=== EXERCISE REQUIREMENTS ===
Exactly as written, output the lines below starting from the first and ending with the line that contains "promjene u društvu."; omit pictures.

=== DATA FOR REVIEW ===
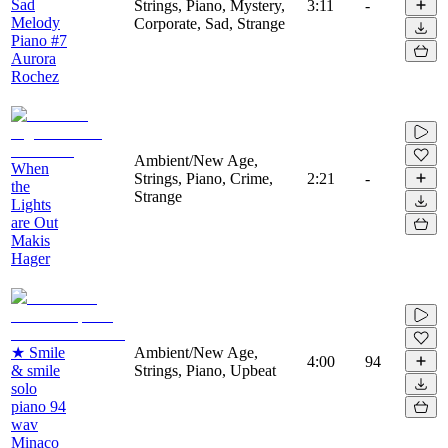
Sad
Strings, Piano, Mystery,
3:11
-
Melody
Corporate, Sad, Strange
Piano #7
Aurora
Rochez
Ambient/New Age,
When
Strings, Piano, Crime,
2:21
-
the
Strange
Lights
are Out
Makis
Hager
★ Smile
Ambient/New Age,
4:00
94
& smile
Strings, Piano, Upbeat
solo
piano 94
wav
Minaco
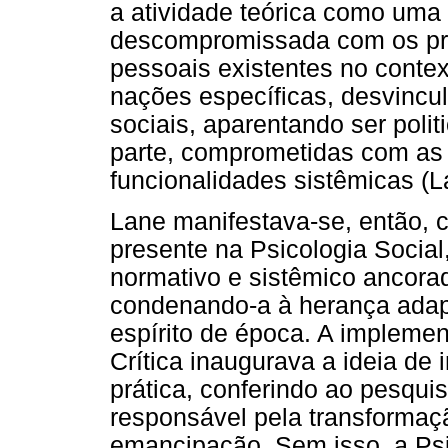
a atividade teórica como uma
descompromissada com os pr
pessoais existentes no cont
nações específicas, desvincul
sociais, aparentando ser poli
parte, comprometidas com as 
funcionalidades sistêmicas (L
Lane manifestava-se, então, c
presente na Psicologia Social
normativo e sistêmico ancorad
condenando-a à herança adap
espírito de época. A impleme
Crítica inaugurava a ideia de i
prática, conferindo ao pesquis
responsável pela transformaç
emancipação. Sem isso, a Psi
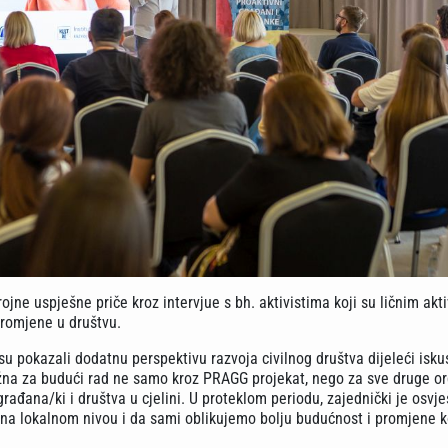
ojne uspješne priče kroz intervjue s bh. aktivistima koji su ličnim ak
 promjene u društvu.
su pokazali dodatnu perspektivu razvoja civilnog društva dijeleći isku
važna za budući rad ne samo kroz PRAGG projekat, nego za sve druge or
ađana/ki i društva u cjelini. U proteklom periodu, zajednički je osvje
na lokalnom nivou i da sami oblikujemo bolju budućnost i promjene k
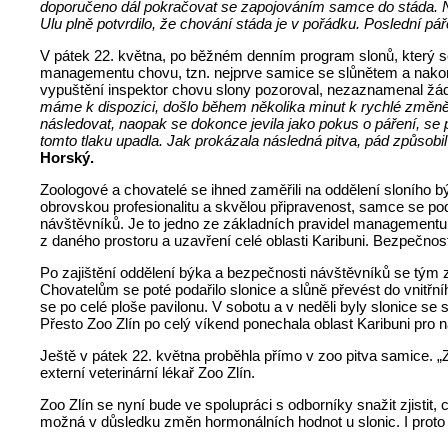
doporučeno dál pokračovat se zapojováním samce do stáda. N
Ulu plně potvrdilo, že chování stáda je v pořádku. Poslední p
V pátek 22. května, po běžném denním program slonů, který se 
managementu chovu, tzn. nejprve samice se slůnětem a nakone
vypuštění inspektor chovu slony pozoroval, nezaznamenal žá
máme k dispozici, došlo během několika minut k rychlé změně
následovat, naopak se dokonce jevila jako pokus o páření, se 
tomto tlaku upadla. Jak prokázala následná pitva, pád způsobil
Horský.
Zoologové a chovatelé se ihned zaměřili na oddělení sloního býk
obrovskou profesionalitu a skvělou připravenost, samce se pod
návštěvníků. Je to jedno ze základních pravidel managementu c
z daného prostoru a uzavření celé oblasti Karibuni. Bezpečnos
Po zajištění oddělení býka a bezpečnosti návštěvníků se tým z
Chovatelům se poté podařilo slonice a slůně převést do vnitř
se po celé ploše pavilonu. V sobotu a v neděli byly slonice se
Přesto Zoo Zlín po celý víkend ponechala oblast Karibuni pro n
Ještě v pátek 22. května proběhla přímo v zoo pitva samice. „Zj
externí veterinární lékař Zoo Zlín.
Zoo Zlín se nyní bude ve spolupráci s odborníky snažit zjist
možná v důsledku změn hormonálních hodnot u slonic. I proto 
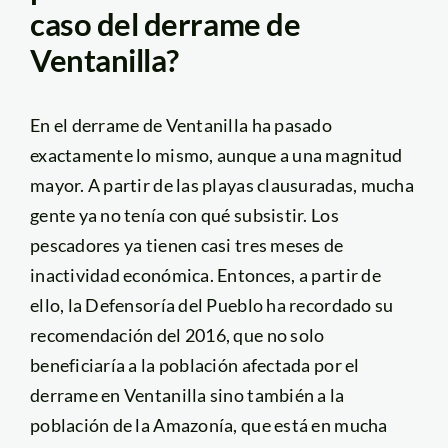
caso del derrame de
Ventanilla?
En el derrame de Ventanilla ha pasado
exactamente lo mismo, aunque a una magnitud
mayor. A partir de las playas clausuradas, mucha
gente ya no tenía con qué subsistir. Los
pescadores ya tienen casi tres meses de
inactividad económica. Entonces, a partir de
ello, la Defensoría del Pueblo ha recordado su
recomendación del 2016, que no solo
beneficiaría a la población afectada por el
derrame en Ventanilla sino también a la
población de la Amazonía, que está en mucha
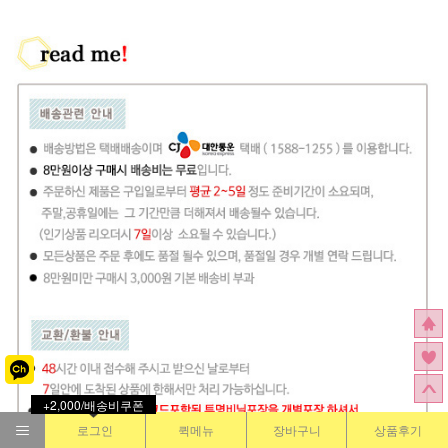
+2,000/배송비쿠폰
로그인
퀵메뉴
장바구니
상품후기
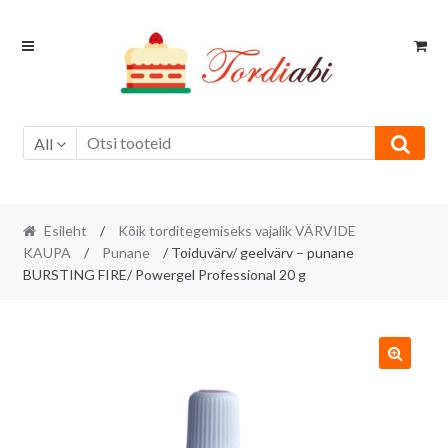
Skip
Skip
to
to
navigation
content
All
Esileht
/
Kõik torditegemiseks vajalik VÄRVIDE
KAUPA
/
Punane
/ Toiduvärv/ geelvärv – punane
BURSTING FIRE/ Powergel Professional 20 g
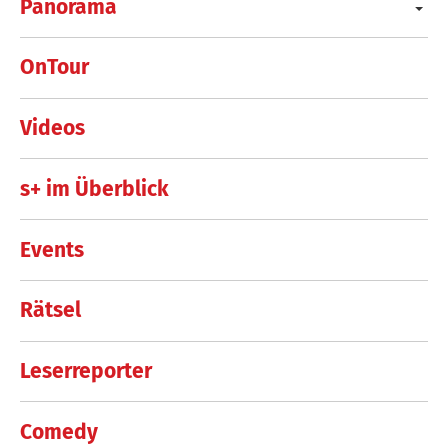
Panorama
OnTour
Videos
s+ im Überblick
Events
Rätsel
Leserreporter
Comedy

=== EXERCISE ANSWER ===
Sad
Strings, Piano, Mystery,
3:11
-
Melody
Corporate, Sad, Strange
Piano #7
Aurora
Rochez
Ambient/New Age,
When
Strings, Piano, Crime,
2:21
-
the
Strange
Lights
are Out
Makis
Hager
★ Smile
Ambient/New Age,
4:00
94
& smile
Strings, Piano, Upbeat
solo
piano 94
wav
Minaco
a atividade teórica como uma
descompromissada com os pr
pessoais existentes no cont
nações específicas, desvincul
sociais, aparentando ser poli
parte, comprometidas com as 
funcionalidades sistêmicas (L
Lane manifestava-se, então, c
presente na Psicologia Social
normativo e sistêmico ancorad
condenando-a à herança adap
espírito de época. A impleme
Crítica inaugurava a ideia de i
prática, conferindo ao pesquis
responsável pela transformaç
emancipação. Sem isso, a Psi
ojne uspješne priče kroz intervjue s bh. aktivistima koji su ličnim ak
 promjene u društvu.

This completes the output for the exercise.